Ele ensinou o truque mais simples: passar uma vela na quina da porta onde ela prende. A cera lubrifica e ajuda a deslizar. Mas se o problema for maior, é preciso aplainar a porta.
— Com uma plaina manual ou elétrica, você tira uma lâmina fina na parte que prende. Vai devagar, tira pouco de cada vez, testa, tira mais, testa. Até fechar perfeitamente.

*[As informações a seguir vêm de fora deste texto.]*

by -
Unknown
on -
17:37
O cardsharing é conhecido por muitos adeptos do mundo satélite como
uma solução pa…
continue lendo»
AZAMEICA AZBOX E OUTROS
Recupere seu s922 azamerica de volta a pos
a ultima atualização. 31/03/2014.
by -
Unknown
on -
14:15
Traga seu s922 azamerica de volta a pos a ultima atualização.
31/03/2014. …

Beto pegou a plaina do avô, passou na quina da porta com cuidado, lixou depois para não deixar farpas. A porta fechou perfeitamente. Sem rangido, sem esforço.
— Mas cuidado — alertou Seu Antônio. — Se a porta prende em cima, o problema pode ser verga da porta ou recalque da parede. Aí não adianta aplainar — tem que ajustar o batente.
Beto também verificou as dobradiças. Apertou os parafusos, que estavam frouxos. Às vezes, o simples aperto de uma dobradiça resolve o problema sem precisar aplainar nada.
A porta do quarto voltou a ser funcional. Beto aprendeu que o barulho de rangido incomoda, mas uma porta emperrada no meio da noite é pior — especialmente quando você está com as mãos cheias.